▶ Task to carry out: Once the line with "72: (327, 392, 1.73)" is found in the entries below, repeat it and each following line exactly, up to and including the line with "88: (144, 241, 6.81)". Add no other lines.

▶ Dataset extract:
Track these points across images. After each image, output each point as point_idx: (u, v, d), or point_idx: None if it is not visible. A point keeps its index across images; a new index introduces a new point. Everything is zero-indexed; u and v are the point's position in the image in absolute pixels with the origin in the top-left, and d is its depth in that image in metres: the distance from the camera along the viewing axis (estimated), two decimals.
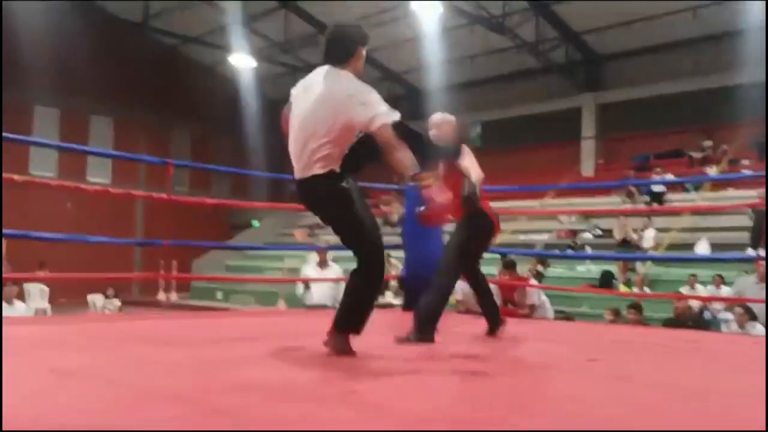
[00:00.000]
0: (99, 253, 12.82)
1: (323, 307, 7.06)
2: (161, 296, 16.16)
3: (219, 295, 16.86)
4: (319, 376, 2.47)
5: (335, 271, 7.53)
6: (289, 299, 11.27)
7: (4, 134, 4.09)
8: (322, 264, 7.52)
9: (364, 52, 2.97)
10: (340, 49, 2.92)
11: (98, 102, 18.60)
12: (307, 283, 7.36)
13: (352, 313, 2.94)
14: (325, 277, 7.27)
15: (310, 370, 2.60)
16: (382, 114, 2.72)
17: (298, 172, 2.91)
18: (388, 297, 11.40)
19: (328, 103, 2.79)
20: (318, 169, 2.82)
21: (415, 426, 1.74)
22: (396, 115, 2.78)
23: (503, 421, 1.81)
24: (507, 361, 3.11)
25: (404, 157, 2.77)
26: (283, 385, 2.20)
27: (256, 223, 21.11)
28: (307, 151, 2.84)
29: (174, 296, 16.30)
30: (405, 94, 20.44)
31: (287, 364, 2.76)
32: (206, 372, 2.47)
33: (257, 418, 1.75)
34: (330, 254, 7.59)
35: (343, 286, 6.60)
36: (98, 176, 18.17)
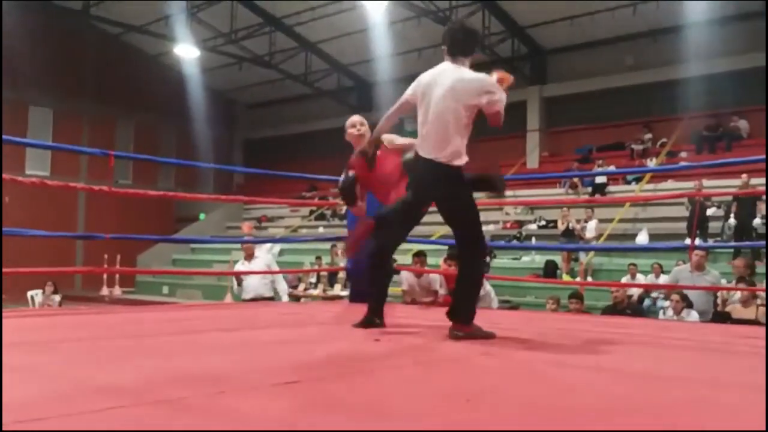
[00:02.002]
0: (39, 248, 12.50)
1: (261, 298, 7.09)
2: (105, 291, 15.83)
3: (165, 289, 16.62)
4: (260, 365, 2.48)
5: (262, 261, 7.42)
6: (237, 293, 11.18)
7: None
8: (249, 257, 7.44)
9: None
10: (469, 44, 3.40)
11: (38, 92, 18.04)
12: (239, 278, 7.30)
13: (471, 299, 3.29)
14: (254, 270, 7.20)
15: (251, 360, 2.60)
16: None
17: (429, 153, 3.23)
18: (336, 289, 11.44)
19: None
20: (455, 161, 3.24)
21: (365, 417, 1.77)
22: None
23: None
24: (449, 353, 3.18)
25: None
26: (225, 376, 2.21)
27: (202, 216, 20.85)
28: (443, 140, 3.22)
29: (118, 291, 15.99)
30: (354, 86, 20.44)
31: (228, 354, 2.76)
32: (147, 364, 2.45)
33: (197, 408, 1.76)
34: (268, 247, 7.59)
35: (272, 276, 6.56)
36: (37, 169, 17.65)
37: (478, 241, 3.41)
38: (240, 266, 7.48)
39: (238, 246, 15.20)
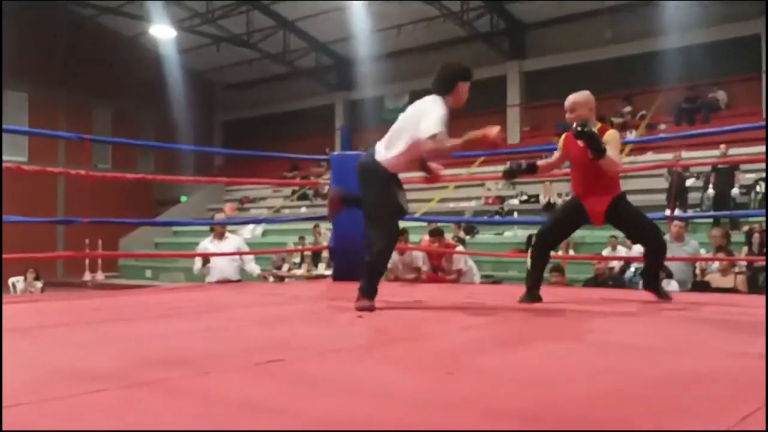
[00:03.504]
0: (19, 235, 12.34)
1: (227, 281, 6.64)
2: (87, 276, 15.74)
3: (148, 273, 16.54)
4: (242, 346, 2.48)
5: (233, 243, 7.05)
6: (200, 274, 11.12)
7: None
8: (220, 236, 7.00)
9: (465, 85, 3.68)
10: (442, 84, 3.69)
11: (12, 77, 17.73)
12: (206, 259, 6.79)
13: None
14: (223, 251, 6.77)
15: (233, 341, 2.61)
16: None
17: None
18: (321, 268, 11.46)
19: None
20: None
21: (339, 396, 1.78)
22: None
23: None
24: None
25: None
26: (207, 357, 2.21)
27: (183, 198, 20.73)
28: None
29: (101, 276, 15.90)
30: (333, 64, 20.30)
31: (211, 335, 2.76)
32: (129, 348, 2.45)
33: (180, 390, 1.76)
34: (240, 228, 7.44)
35: (241, 258, 6.47)
36: (14, 154, 17.39)
37: None
38: (208, 245, 6.99)
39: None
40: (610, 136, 3.76)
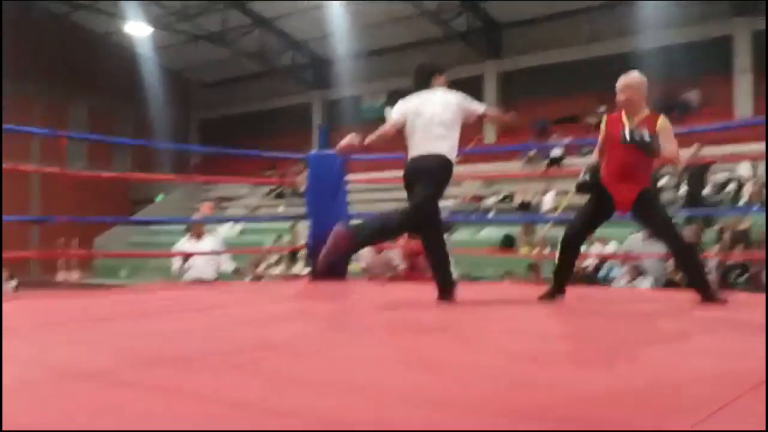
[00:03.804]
0: None
1: (204, 281, 6.57)
2: (62, 276, 15.55)
3: (124, 272, 16.39)
4: (225, 345, 2.50)
5: (211, 243, 7.04)
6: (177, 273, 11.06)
7: None
8: (198, 236, 6.96)
9: (440, 78, 4.01)
10: (422, 81, 3.99)
11: None
12: (184, 258, 6.72)
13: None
14: (201, 250, 6.73)
15: (216, 340, 2.62)
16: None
17: None
18: (298, 267, 11.44)
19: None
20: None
21: (324, 395, 1.81)
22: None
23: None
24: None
25: None
26: (191, 358, 2.23)
27: (160, 197, 20.56)
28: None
29: (76, 275, 15.72)
30: (310, 63, 20.27)
31: (193, 335, 2.77)
32: (115, 347, 2.45)
33: (165, 390, 1.78)
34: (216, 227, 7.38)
35: (221, 257, 6.40)
36: None
37: None
38: (186, 244, 6.94)
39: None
40: (662, 124, 3.66)
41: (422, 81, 3.99)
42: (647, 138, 3.50)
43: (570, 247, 3.91)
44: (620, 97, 3.77)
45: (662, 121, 3.67)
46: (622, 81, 3.80)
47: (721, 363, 2.12)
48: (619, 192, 3.71)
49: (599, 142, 3.90)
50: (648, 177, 3.77)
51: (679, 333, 2.92)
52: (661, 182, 11.76)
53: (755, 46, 13.98)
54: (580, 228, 3.93)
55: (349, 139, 3.83)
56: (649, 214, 3.76)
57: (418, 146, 3.83)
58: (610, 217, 3.87)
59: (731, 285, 7.37)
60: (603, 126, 3.88)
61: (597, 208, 3.84)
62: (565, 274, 3.92)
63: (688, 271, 3.82)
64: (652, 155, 3.56)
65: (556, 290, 3.89)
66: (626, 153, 3.62)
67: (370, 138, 3.86)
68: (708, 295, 3.62)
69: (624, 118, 3.73)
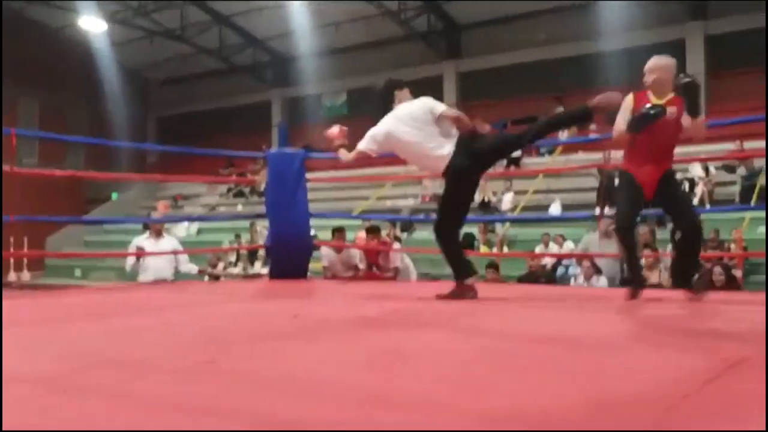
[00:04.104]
0: None
1: (161, 281, 6.45)
2: (12, 277, 15.16)
3: (77, 272, 16.05)
4: (178, 347, 2.45)
5: (170, 242, 6.93)
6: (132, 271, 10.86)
7: None
8: (157, 234, 6.80)
9: (402, 92, 4.21)
10: (387, 102, 4.19)
11: None
12: (141, 257, 6.54)
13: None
14: (159, 250, 6.58)
15: (169, 342, 2.57)
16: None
17: None
18: (257, 267, 11.35)
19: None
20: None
21: (269, 393, 1.78)
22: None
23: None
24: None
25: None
26: (142, 358, 2.18)
27: (115, 195, 20.18)
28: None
29: (26, 275, 15.34)
30: (270, 61, 20.12)
31: (145, 337, 2.71)
32: (60, 351, 2.38)
33: (114, 395, 1.73)
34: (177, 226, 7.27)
35: (180, 257, 6.33)
36: None
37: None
38: (144, 242, 6.75)
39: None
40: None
41: (388, 102, 4.19)
42: (652, 110, 3.63)
43: (628, 234, 3.90)
44: (649, 77, 3.84)
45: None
46: (653, 62, 3.88)
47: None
48: (645, 174, 3.77)
49: (619, 120, 3.90)
50: (672, 156, 3.86)
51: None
52: (617, 182, 11.96)
53: (708, 49, 14.40)
54: (627, 211, 3.90)
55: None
56: (672, 194, 3.81)
57: None
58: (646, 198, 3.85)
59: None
60: (630, 103, 3.87)
61: (636, 193, 3.83)
62: (637, 263, 3.93)
63: (689, 253, 3.86)
64: (698, 113, 3.65)
65: (638, 284, 3.87)
66: (657, 133, 3.70)
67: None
68: (689, 285, 3.79)
69: (651, 97, 3.79)
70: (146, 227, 7.06)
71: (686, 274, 3.87)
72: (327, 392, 1.73)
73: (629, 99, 3.89)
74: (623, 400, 1.61)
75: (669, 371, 1.94)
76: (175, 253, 6.78)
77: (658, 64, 3.86)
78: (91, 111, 19.79)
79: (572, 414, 1.50)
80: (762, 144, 9.66)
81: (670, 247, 8.81)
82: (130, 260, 6.71)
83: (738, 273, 7.83)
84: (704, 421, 1.45)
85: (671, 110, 3.68)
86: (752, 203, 10.19)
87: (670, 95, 3.78)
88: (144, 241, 6.81)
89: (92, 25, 17.17)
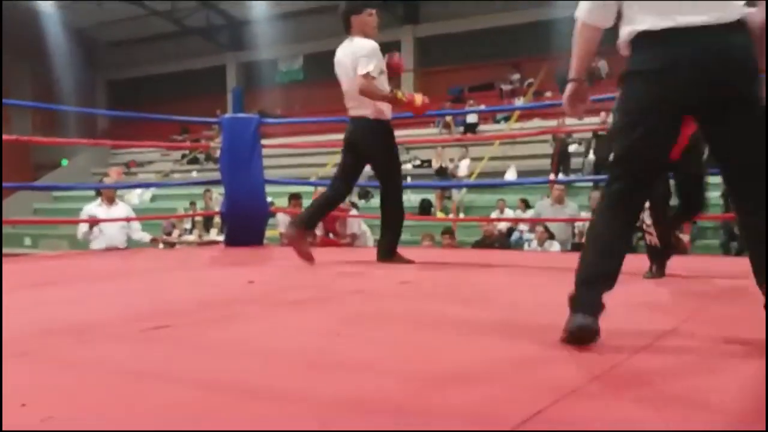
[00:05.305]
0: None
1: (114, 249, 6.29)
2: None
3: (27, 240, 15.69)
4: (130, 312, 2.42)
5: (124, 209, 6.81)
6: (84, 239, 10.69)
7: None
8: (109, 201, 6.67)
9: (365, 17, 3.90)
10: (344, 25, 3.95)
11: None
12: (94, 224, 6.41)
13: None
14: (112, 217, 6.47)
15: (120, 307, 2.54)
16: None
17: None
18: (213, 234, 11.25)
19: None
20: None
21: (226, 359, 1.79)
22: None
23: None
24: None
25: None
26: (92, 325, 2.15)
27: (65, 162, 19.67)
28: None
29: None
30: (225, 24, 19.68)
31: (96, 303, 2.68)
32: (9, 316, 2.34)
33: (62, 359, 1.72)
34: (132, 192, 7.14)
35: (132, 225, 6.19)
36: None
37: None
38: (96, 209, 6.61)
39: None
40: None
41: (345, 27, 4.00)
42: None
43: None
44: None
45: None
46: None
47: None
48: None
49: None
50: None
51: None
52: (571, 149, 12.15)
53: None
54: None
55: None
56: (698, 156, 3.44)
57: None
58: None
59: (633, 248, 7.71)
60: None
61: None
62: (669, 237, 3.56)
63: (681, 213, 3.60)
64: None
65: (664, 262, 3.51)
66: None
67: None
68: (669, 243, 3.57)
69: None
70: (98, 194, 6.89)
71: (675, 229, 3.68)
72: (277, 358, 1.74)
73: None
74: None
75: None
76: (128, 219, 6.66)
77: None
78: (35, 74, 19.14)
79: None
80: None
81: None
82: (82, 228, 6.57)
83: (685, 237, 8.05)
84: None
85: None
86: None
87: None
88: (96, 208, 6.66)
89: None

▶ The completed task:
72: (327, 392, 1.73)
73: (629, 99, 3.89)
74: (623, 400, 1.61)
75: (669, 371, 1.94)
76: (175, 253, 6.78)
77: (658, 64, 3.86)
78: (91, 111, 19.79)
79: (572, 414, 1.50)
80: (762, 144, 9.66)
81: (670, 247, 8.81)
82: (130, 260, 6.71)
83: (738, 273, 7.83)
84: (704, 421, 1.45)
85: (671, 110, 3.68)
86: (752, 203, 10.19)
87: (670, 95, 3.78)
88: (144, 241, 6.81)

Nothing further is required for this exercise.